Silke Oldenburg, Graduate Institute – Institut de hautes études internationales et du développement (IHEID)
O Dia Mundial das Zonas Úmidas, celebrado anualmente em 2 de fevereiro, marca o aniversário da Convenção de Ramsar, um tratado global assinado em 1971 para proteger essas regiões.
Zonas úmidas são áreas onde a água satura o solo, seja de forma permanente ou sazonal, criando ecossistemas que abrigam uma diversidade de espécies. Essas zonas incluem manguezais, pântanos, charcos e turfeiras, que desempenham um papel fundamental na manutenção da biodiversidade, na regulação dos ciclos hídricos e no sustento das comunidades locais. Em áreas costeiras, as zonas úmidas funcionam como barreiras naturais contra o aumento do nível do mar, enchentes e eventos climáticos extremos.
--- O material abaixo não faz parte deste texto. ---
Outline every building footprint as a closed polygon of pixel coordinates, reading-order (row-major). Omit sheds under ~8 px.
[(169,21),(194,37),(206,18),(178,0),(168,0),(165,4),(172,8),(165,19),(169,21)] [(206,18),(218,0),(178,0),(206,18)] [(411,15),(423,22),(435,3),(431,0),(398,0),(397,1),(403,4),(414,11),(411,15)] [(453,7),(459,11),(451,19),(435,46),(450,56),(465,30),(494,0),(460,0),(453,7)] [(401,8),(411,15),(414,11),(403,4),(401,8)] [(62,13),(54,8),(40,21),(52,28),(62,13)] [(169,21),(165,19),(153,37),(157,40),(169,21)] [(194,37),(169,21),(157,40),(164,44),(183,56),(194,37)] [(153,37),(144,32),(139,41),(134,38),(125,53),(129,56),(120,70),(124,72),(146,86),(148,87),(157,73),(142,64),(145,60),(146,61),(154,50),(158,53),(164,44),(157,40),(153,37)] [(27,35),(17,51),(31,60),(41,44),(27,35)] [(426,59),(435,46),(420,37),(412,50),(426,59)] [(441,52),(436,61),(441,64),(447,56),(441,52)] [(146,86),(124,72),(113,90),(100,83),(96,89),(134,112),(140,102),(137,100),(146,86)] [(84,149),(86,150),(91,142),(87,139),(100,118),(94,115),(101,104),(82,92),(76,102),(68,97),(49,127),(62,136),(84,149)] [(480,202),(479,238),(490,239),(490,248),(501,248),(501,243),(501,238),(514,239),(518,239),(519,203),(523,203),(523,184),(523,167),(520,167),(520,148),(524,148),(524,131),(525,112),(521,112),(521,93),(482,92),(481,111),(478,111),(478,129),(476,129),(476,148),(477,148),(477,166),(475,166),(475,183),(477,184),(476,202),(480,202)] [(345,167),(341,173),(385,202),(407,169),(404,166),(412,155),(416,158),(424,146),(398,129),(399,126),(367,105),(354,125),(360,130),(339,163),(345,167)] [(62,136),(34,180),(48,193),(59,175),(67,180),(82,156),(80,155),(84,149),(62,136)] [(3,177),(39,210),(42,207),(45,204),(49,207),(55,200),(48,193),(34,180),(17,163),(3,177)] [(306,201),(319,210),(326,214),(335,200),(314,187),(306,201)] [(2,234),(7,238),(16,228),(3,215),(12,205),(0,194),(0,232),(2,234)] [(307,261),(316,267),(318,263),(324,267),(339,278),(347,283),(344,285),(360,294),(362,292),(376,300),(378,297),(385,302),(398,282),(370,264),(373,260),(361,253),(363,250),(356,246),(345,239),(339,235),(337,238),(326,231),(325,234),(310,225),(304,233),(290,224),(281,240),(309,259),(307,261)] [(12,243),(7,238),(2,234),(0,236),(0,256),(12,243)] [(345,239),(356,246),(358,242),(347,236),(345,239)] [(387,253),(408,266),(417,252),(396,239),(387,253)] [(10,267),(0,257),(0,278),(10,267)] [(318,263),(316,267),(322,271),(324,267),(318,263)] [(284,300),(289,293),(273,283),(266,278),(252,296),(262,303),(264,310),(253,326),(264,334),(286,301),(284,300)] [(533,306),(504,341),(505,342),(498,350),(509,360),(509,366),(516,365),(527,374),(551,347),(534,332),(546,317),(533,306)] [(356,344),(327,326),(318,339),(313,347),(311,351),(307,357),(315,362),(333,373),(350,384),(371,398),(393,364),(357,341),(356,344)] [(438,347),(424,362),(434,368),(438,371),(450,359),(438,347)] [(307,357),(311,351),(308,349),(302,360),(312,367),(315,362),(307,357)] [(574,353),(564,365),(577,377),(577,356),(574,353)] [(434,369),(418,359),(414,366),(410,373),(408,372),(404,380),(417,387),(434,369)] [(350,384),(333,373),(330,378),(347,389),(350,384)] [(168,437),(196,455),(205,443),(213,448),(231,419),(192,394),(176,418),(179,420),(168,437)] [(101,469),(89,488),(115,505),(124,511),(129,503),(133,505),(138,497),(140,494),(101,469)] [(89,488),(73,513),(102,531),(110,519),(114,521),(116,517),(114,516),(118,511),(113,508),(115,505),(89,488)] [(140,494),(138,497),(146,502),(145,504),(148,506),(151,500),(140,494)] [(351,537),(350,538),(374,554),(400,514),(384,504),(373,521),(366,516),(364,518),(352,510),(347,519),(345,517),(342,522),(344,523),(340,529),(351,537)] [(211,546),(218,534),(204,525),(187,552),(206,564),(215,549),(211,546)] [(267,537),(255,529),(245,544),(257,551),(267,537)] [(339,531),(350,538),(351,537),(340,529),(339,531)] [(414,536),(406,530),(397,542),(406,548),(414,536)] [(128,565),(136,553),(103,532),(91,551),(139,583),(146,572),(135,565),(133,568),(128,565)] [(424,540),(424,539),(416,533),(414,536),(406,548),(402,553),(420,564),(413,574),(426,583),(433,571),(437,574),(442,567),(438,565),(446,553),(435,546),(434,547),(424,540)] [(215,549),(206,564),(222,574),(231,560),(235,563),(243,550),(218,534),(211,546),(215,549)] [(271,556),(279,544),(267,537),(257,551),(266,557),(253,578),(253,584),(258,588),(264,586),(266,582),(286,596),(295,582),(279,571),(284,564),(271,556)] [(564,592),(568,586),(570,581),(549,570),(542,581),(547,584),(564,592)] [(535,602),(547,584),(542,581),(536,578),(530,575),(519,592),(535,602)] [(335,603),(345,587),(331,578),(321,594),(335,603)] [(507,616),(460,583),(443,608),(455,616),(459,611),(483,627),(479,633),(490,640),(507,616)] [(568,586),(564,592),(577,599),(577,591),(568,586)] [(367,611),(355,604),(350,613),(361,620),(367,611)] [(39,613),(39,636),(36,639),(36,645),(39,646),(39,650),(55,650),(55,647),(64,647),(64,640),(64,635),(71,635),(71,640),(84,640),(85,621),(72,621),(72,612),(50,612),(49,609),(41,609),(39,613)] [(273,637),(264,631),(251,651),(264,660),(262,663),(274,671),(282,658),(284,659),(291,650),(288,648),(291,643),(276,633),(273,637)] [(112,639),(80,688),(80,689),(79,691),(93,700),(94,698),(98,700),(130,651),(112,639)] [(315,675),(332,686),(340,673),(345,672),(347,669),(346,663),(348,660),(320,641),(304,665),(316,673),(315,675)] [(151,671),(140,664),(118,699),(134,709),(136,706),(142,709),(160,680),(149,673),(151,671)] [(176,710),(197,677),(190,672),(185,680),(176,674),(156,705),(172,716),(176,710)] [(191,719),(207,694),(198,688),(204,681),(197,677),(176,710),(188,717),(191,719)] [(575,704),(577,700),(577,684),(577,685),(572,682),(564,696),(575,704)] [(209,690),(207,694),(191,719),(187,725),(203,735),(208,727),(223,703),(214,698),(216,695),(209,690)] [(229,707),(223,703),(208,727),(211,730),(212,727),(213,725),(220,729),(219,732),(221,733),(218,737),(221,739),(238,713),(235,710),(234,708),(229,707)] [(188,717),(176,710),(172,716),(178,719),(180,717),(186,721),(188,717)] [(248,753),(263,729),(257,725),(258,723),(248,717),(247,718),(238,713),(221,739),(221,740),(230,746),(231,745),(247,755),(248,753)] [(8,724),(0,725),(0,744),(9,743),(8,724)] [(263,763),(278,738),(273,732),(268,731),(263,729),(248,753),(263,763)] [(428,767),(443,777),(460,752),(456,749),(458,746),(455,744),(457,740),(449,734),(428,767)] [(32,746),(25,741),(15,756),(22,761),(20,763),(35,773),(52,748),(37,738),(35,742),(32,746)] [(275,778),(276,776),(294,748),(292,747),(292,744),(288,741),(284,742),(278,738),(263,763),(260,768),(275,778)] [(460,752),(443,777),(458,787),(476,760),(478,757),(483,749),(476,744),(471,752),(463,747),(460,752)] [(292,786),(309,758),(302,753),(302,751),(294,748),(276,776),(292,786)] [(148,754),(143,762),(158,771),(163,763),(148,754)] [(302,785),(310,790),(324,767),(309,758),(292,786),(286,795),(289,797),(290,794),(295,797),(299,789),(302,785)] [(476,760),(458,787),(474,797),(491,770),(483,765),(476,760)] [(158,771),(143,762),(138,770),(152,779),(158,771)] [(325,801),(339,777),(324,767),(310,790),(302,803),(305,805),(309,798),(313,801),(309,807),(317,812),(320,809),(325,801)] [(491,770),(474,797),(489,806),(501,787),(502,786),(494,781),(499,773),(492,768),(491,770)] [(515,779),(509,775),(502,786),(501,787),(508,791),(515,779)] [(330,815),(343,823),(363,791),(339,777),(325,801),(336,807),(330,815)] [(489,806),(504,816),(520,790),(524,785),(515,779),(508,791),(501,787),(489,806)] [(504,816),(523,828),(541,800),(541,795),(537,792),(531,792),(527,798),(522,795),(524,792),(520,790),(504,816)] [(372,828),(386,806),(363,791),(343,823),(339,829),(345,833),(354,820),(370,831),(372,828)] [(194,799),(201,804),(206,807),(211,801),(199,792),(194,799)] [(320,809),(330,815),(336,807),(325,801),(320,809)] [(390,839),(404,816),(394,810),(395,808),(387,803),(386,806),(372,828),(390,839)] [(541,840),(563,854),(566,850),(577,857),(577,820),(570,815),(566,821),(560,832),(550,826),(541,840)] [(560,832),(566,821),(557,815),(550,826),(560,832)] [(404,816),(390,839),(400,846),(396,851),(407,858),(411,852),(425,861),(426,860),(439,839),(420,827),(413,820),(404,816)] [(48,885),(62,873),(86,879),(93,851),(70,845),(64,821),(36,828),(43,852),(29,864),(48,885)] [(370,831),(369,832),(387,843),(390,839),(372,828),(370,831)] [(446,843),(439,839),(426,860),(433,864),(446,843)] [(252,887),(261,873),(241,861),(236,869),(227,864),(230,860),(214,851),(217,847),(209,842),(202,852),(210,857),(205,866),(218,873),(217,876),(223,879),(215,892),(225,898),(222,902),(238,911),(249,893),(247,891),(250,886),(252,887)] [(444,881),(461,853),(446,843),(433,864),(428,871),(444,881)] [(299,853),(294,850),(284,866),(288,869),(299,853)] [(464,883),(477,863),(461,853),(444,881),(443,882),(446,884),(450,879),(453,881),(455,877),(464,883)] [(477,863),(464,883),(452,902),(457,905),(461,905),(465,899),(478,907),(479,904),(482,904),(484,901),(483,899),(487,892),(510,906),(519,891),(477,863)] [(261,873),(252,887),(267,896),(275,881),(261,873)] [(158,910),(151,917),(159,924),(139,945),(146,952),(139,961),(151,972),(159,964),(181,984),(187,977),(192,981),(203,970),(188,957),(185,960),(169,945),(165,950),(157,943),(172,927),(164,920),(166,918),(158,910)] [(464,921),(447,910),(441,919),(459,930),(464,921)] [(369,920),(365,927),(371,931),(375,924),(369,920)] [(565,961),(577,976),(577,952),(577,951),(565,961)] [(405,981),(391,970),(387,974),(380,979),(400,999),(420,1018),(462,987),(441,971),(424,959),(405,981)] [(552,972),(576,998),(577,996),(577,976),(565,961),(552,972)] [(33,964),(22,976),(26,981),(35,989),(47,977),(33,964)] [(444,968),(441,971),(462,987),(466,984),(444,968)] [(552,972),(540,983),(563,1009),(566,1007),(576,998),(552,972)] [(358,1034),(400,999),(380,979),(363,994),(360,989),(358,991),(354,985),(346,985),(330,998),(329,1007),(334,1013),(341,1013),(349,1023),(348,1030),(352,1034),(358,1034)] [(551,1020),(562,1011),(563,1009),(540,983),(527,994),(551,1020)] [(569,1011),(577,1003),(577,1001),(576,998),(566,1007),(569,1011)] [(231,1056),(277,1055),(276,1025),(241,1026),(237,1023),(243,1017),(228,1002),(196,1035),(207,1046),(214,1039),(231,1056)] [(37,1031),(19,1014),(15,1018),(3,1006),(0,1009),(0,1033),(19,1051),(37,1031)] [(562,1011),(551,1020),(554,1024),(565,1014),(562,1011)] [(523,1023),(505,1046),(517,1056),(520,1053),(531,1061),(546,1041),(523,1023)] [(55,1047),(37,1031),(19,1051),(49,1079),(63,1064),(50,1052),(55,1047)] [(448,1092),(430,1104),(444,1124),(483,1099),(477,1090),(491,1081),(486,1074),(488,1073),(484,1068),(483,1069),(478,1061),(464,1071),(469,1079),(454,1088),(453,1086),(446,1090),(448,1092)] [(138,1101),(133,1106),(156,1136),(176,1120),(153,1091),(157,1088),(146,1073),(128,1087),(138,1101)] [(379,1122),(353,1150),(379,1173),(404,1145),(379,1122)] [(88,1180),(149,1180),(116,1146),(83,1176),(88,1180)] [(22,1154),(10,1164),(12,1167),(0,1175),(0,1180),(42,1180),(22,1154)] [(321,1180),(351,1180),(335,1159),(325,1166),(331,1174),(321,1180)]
Embora as discussões globais neste dia enfatizem frequentemente a conservação, as zonas úmidas não são apenas sobre a natureza. Esses espaços também são locais de conflito social e desigualdade urbana.
Zonas úmidas de Cartagena: uma questão histórica
Na cidade de Cartagena, na Colômbia, zonas úmidas são mais do que apenas ecossistemas frágeis — são espaços onde lutas sociais, econômicas e ambientais se entrelaçam.
Como cidade costeira, Cartagena sempre esteve globalmente conectada. Desde sua fundação em 1533, foi um dos portos mais centrais do Império Espanhol na América Latina, transportando pessoas escravizadas para dentro e tesouros para fora.
Ciénaga de la Virgen é a zona úmida mais importante de Cartagena. Com uma área de 502,45 km², composta predominantemente por ecossistemas de manguezais, a Ciénaga já foi um corpo d’água próspero.
Durante o período colonial, serviu como refúgio para pessoas escravizadas que fugiam da captura. Ao longo dos séculos, tornou-se uma área negligenciada, poluída por esgoto urbano.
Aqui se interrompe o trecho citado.